The Launch is one of Brooks’ pure neutral shoes, and as such doesn’t really provide anything in terms of guidance. The new Launch 6 is certainly no more stable than the Launch 5. It might actually be a little less stable due to the 5’s more cradling nature in the heel (due to the lack of a strobel).
Brooks Launch vs Ghost
The Launch and Ghost are designed for slightly different audiences. The Ghost is Brooks’ standard-weight trainer – focused on providing a cushioned neutral trainer while the Launch is more of a faster, performance-based feel. The Ghost is heavier, and it feels like it on-foot thanks to the softer foam and more cushioned transition. You feel slightly higher in the Ghost to go along with the additional plushness. Fit is similar, with not a ton differentiating the two in terms of upper. Support on each is minimal, with neither providing any amount of guidance to prevent pronation.
Brooks Launch vs New Balance Zante
Designed with similar runners in mind, the Zante and Launch end up feeling pretty different. The Launch is much more of a traditional-feeling shoe with softer foam and a little more of it. The Zante is much firmer and has a lower drop than the Launch. The toebox in the Zante is bigger, and the fabric is much more flexible. Overall, the Launch is a little narrower and much more flexible than the Zante, but the Zante’s light weight still allows it to feel fast and fun. The Zante is a little shorter, but only about a quarter-size, so it shouldn’t change your overall sizing. The Zante has a little bit of inherent stability, but neither will provide any significant amount of stability for those who need to prevent pronation.

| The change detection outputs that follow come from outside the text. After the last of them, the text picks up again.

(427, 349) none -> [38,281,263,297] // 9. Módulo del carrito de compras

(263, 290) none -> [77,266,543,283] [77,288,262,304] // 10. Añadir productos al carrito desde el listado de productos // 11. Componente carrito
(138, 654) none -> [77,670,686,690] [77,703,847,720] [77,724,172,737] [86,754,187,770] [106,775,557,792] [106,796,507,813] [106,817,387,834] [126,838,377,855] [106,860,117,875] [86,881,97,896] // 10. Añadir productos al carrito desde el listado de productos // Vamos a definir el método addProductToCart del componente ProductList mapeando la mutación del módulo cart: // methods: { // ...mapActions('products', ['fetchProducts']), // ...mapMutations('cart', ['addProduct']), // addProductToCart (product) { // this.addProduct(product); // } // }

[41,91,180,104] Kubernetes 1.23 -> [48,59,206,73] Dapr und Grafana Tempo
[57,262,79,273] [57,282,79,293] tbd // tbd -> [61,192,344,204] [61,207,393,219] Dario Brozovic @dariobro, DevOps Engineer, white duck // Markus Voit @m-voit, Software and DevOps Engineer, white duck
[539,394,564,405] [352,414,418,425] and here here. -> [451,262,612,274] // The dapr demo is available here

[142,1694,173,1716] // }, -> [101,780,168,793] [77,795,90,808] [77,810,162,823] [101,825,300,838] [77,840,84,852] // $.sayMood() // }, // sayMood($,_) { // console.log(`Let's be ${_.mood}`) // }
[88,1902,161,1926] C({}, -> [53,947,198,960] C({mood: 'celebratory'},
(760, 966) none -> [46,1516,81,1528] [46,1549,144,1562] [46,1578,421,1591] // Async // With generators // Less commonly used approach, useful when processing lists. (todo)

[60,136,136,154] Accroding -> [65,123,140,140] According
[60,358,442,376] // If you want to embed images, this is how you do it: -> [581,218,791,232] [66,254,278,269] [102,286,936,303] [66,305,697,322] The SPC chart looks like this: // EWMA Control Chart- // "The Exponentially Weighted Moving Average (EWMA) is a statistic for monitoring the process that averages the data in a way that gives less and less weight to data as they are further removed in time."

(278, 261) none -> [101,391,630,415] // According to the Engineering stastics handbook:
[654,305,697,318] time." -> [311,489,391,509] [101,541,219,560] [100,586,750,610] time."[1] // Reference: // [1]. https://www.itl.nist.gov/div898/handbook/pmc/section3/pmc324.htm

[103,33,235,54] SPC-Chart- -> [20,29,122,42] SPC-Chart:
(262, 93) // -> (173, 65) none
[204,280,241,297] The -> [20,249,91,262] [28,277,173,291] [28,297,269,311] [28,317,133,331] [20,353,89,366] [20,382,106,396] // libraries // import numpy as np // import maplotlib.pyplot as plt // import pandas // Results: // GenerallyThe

Brooks Launch vs Saucony Kinvara
Saucony’s lightweight trainer, the Kinvara, is also similar in design to the Launch. Like the Zante, though, the on-foot experience is quite different. The Kinvara is much lighter than the Launch – and feels like a lot less shoe. The drop on the Kinvara feels somewhat similar to the Launch, but it is so lightweight that you feel like that there’s not much there (for both good and bad). In terms of fit, the Kinvara is considerably shorter but a little wider than the Launch. The upper is more flexible and lighter overall. There’s a notable difference between the two under foot, with the Launch feeling like a traditional trainer and the Kinvara a minimal piece of foam. It’s less flexible than the Launch, but since there’s not much there it feels a little faster than the Launch. Neither is designed to provide much stability.
Brooks Launch vs Levitate
While Brooks has positioned the Levitate as a more responsive standard-weight trainer and the Launch is their responsive lightweight trainer, the two shoes have very different personalities. The first and most prevalent difference between the two is the weight. While the Launch achieves its responsiveness from lightweight, firmer foam, the Levitate employs Brooks’ DNA AMP foam with a TU wrapper that’s much heavier than traditional foam. While the responsive nature of that material lets the Levitate pass for a much lighter shoe, it is not nearly enough to mask the considerable weight difference between the two shoes. Once you get them on your foot, the Levitate simply feels like a lot of shoe compared to the Launch. The ride (in terms of softness) actually isn’t actually all that different, but you’re higher both in the forefoot and heel in the Levitate and there’s a noticeably higher drop. The Levitate is bigger overall, especially in the toebox. Neither shoe provides any intentional guidance for those needing support for pronation, but the Levitate’s midsole technology and design does provide a slight amount of inherent stability.